| WORK TASK |
Produce an exact copy of all the data below, dropping every image.

| DATA FOR PROCESSING |
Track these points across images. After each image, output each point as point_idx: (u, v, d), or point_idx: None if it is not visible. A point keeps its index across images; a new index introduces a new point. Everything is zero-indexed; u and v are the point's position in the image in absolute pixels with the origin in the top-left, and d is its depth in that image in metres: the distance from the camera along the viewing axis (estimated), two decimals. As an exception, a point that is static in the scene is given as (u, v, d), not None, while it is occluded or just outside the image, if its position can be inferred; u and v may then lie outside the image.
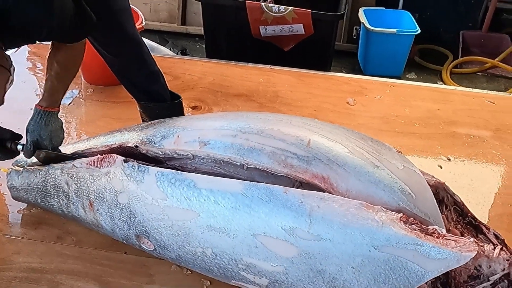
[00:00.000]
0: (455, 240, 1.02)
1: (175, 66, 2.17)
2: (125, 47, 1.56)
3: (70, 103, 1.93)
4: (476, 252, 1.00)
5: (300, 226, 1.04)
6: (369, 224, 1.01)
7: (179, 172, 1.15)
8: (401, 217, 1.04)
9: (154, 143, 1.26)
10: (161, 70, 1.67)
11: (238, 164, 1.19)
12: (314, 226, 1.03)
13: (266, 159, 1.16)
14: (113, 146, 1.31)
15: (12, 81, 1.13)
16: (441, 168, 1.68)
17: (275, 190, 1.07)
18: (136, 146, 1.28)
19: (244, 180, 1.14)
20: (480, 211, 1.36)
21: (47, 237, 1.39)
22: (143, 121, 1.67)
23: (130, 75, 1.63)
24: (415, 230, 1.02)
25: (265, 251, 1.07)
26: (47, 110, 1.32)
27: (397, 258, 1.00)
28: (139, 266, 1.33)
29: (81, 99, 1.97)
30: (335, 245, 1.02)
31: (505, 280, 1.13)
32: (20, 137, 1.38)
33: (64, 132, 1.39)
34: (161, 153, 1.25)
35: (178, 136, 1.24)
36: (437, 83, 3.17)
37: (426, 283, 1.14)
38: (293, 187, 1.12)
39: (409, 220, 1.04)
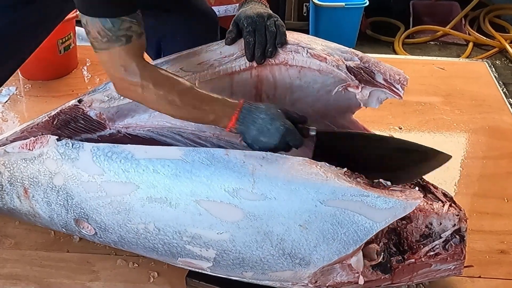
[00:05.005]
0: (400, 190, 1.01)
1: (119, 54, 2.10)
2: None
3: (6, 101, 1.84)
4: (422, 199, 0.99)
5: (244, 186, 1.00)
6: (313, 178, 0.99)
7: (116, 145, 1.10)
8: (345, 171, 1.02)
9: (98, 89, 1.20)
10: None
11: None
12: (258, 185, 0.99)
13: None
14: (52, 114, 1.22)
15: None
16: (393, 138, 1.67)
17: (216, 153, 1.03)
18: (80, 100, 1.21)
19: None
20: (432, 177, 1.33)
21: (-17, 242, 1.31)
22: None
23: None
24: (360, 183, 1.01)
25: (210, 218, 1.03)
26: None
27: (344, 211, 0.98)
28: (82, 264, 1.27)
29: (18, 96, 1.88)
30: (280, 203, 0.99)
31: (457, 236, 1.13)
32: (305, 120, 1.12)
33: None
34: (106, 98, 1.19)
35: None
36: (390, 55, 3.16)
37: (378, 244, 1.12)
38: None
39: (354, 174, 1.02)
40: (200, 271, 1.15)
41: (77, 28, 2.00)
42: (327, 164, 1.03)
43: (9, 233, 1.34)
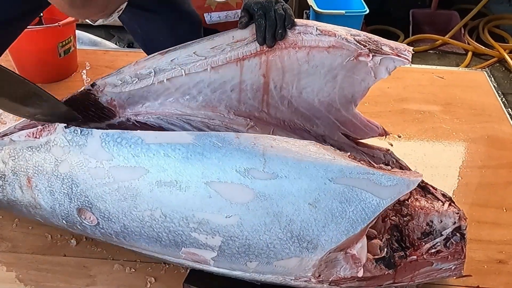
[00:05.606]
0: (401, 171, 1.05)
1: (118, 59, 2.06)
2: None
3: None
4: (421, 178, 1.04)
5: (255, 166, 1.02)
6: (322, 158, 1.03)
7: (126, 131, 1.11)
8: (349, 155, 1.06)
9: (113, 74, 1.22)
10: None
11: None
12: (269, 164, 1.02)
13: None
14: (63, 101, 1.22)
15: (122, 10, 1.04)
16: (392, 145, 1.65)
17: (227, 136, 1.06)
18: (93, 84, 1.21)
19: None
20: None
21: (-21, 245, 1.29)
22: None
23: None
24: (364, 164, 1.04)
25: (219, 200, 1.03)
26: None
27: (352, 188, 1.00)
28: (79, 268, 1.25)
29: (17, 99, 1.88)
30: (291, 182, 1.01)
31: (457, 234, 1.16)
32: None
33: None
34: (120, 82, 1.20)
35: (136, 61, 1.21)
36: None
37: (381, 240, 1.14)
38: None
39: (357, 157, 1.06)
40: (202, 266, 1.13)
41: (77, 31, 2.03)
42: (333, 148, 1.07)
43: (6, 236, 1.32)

| EXERCISE RESPONSE |
Track these points across images. After each image, output each point as point_idx: (u, v, d), or point_idx: None if it is not visible. A point keeps its index across images; a new index introduces a new point. Everything is zero-indexed; u and v are the point's position in the image in absolute pixels with the origin in the top-left, and d is its depth in that image in metres: the distance from the camera along the viewing axis (estimated), two decimals. As an exception, a point that is static in the scene is given as (u, v, d), not None, while it is occluded or just outside the image, if its position can be inferred; u and v may then lie outside the image.
[00:00.000]
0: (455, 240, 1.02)
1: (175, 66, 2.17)
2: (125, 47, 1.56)
3: (70, 103, 1.93)
4: (476, 252, 1.00)
5: (300, 226, 1.04)
6: (369, 224, 1.01)
7: (179, 172, 1.15)
8: (401, 217, 1.04)
9: (154, 143, 1.26)
10: (161, 70, 1.67)
11: (238, 164, 1.19)
12: (314, 226, 1.03)
13: (266, 159, 1.16)
14: (113, 146, 1.31)
15: (12, 81, 1.13)
16: (441, 168, 1.68)
17: (275, 190, 1.07)
18: (136, 146, 1.28)
19: (244, 180, 1.14)
20: (480, 211, 1.36)
21: (47, 237, 1.39)
22: (143, 121, 1.67)
23: (130, 75, 1.63)
24: (415, 230, 1.02)
25: (265, 251, 1.07)
26: (47, 110, 1.32)
27: (397, 258, 1.00)
28: (139, 266, 1.33)
29: (81, 99, 1.97)
30: (335, 245, 1.02)
31: (505, 280, 1.13)
32: (20, 137, 1.38)
33: (64, 132, 1.39)
34: (161, 153, 1.25)
35: (178, 136, 1.24)
36: (437, 83, 3.17)
37: (426, 283, 1.14)
38: (293, 187, 1.12)
39: (409, 220, 1.04)
[00:05.005]
0: (400, 190, 1.01)
1: (119, 54, 2.10)
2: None
3: (6, 101, 1.84)
4: (422, 199, 0.99)
5: (244, 186, 1.00)
6: (313, 178, 0.99)
7: (116, 145, 1.10)
8: (345, 171, 1.02)
9: (98, 89, 1.20)
10: None
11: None
12: (258, 185, 0.99)
13: None
14: (52, 114, 1.22)
15: None
16: (393, 138, 1.67)
17: (216, 153, 1.03)
18: (80, 100, 1.21)
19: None
20: (432, 177, 1.33)
21: (-17, 242, 1.31)
22: None
23: None
24: (360, 183, 1.01)
25: (210, 218, 1.03)
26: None
27: (344, 211, 0.98)
28: (82, 264, 1.27)
29: (18, 96, 1.88)
30: (280, 203, 0.99)
31: (457, 236, 1.13)
32: (305, 120, 1.12)
33: None
34: (106, 98, 1.19)
35: None
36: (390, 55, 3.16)
37: (378, 244, 1.12)
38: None
39: (354, 174, 1.02)
40: (200, 271, 1.15)
41: (77, 28, 2.00)
42: (327, 164, 1.03)
43: (9, 233, 1.34)
[00:05.606]
0: (401, 171, 1.05)
1: (118, 59, 2.06)
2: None
3: None
4: (421, 178, 1.04)
5: (255, 166, 1.02)
6: (322, 158, 1.03)
7: (126, 131, 1.11)
8: (349, 155, 1.06)
9: (113, 74, 1.22)
10: None
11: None
12: (269, 164, 1.02)
13: None
14: (63, 101, 1.22)
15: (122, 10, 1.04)
16: (392, 145, 1.65)
17: (227, 136, 1.06)
18: (93, 84, 1.21)
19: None
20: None
21: (-21, 245, 1.29)
22: None
23: None
24: (364, 164, 1.04)
25: (219, 200, 1.03)
26: None
27: (352, 188, 1.00)
28: (79, 268, 1.25)
29: (17, 99, 1.88)
30: (291, 182, 1.01)
31: (457, 234, 1.16)
32: None
33: None
34: (120, 82, 1.20)
35: (136, 61, 1.21)
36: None
37: (381, 240, 1.14)
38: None
39: (357, 157, 1.06)
40: (202, 266, 1.13)
41: (77, 31, 2.03)
42: (333, 148, 1.07)
43: (6, 236, 1.32)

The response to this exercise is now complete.